■ Selected text ■
━━━━━━

If you were serious about sound you would...


If your audiophile quest is to get the best sound then buy the best equipment used to make the recordings originally. One of the few things nearly every audiophile agrees about is that you can't make the signal better than the original. So:

Solid State Logic 2 channels preamp 5k$
Meyer Sound Bluehorn powered speakers 2x 140K$
Pro Tools MTRX system 10k$
Mac Studio Computer 8k$
Total about 170k$ 
How is it possible to get better sound than the best recording studio gear? 


 

128x128donavabdear
Stereo listening from two speakers in a room is not a NATURAL nor an OPTIMAL way of listening music and sound...
 
There is a crosstalk destructive effect coming from the two speakers interaction for each ear that make accurate spatialization of sound and even timbre accuracy inexact and artificial...
 
We can control mechanically crosstalk to some minimal degree and imperfectly , i did it myself in my system/room; or we can completely control it and optimally by some filtering DSP as the BACCH filters do it perfectly this time compared to my mechanical gross tools for doing it ...

━━━━━━

■ Assignment A ■
In the audiophile post, what total cost is given for the listed studio equipment?
■ Assignment B ■
Duplicate everything in the audiophile post from "If your audiophile" down to "recording studio gear?".

(Dataset records)
━━━━━━

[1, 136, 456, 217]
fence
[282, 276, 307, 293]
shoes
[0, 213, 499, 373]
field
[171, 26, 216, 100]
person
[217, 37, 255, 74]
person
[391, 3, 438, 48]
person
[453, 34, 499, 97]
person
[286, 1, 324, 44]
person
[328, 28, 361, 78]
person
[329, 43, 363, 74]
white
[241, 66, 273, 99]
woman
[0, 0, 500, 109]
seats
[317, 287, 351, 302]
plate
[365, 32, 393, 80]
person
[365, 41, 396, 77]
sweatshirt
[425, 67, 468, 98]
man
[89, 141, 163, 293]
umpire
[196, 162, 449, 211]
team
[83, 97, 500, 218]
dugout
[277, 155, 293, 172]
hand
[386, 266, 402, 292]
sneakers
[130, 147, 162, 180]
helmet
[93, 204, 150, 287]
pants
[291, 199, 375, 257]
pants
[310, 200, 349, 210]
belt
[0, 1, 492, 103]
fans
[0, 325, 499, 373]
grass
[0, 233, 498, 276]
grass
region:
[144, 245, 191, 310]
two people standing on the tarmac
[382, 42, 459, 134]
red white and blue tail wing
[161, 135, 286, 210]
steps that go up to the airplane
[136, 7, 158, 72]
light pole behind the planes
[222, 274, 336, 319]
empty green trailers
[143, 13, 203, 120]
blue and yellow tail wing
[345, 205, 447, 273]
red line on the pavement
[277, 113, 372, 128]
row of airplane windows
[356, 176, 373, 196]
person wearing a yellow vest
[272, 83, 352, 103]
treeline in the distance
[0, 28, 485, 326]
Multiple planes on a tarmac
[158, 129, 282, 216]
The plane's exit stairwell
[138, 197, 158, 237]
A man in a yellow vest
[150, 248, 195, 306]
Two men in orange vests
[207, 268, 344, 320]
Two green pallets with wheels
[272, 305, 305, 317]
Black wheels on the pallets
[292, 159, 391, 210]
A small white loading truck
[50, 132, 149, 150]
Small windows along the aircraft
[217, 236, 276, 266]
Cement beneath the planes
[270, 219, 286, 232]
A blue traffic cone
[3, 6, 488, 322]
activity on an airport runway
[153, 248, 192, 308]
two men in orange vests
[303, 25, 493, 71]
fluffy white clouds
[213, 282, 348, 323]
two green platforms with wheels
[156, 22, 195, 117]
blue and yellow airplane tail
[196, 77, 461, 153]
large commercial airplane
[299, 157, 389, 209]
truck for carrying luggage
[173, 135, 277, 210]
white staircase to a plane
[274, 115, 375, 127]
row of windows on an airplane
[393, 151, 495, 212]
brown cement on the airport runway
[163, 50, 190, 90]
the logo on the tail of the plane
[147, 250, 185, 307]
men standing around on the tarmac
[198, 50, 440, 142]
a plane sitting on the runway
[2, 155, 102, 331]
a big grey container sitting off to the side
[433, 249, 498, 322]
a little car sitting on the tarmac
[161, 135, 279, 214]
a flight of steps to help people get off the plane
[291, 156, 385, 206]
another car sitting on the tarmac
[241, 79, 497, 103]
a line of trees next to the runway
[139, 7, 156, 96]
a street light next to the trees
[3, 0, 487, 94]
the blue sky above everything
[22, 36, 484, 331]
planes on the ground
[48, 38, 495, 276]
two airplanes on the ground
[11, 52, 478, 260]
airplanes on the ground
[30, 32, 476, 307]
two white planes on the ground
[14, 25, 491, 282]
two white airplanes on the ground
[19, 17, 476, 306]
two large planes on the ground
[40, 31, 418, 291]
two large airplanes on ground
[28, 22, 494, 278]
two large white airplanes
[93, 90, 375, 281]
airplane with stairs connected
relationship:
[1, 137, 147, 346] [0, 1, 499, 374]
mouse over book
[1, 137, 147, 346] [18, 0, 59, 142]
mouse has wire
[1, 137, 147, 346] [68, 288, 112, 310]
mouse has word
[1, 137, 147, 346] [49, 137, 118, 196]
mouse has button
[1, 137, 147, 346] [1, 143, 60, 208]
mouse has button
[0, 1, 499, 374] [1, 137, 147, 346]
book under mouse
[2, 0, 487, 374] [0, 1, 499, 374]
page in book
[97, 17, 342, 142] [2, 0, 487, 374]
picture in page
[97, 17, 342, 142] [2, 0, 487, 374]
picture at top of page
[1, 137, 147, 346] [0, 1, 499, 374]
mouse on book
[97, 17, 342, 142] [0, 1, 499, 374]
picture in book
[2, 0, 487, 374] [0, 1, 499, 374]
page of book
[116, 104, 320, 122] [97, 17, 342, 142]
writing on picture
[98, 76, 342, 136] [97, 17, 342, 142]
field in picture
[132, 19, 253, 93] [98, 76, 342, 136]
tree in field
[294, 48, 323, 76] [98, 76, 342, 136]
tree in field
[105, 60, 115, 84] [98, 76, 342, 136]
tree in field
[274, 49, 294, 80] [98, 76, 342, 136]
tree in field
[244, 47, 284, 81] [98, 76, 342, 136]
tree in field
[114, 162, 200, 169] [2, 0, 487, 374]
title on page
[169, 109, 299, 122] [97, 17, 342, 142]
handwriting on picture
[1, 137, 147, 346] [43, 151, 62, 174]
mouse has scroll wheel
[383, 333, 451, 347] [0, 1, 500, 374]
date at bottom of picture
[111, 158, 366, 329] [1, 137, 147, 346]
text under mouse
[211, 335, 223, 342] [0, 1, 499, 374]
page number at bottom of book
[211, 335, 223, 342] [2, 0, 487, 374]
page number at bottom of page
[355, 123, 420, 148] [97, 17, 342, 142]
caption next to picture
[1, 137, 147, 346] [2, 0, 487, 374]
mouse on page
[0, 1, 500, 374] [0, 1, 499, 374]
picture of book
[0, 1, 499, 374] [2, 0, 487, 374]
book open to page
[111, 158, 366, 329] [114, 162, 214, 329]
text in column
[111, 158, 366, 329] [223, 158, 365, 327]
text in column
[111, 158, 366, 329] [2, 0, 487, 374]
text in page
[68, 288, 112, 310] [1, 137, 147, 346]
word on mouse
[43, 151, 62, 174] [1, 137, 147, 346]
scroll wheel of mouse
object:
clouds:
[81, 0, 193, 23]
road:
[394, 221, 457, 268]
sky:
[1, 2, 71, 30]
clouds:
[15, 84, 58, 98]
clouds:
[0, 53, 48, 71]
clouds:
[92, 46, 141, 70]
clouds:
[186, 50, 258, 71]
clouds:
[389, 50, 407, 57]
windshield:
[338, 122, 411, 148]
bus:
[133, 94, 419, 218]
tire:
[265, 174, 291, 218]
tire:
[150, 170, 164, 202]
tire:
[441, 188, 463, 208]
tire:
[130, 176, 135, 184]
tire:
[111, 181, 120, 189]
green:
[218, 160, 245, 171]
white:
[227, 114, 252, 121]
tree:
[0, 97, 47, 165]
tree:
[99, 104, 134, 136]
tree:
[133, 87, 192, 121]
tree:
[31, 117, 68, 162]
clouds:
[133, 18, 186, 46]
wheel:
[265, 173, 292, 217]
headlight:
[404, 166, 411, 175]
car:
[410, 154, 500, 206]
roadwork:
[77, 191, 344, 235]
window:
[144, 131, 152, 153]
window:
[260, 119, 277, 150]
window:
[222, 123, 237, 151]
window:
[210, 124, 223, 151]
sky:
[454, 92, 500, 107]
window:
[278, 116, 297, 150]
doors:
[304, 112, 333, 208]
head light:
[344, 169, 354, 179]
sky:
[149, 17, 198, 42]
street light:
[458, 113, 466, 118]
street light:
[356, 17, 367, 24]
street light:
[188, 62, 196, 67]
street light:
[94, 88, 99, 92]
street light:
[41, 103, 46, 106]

━━━━━━

■ Exercise response A ■
About 170k$.

■ Exercise response B ■
If your audiophile quest is to get the best sound then buy the best equipment used to make the recordings originally. One of the few things nearly every audiophile agrees about is that you can't make the signal better than the original. So:

Solid State Logic 2 channels preamp 5k$
Meyer Sound Bluehorn powered speakers 2x 140K$
Pro Tools MTRX system 10k$
Mac Studio Computer 8k$
Total about 170k$ 
How is it possible to get better sound than the best recording studio gear?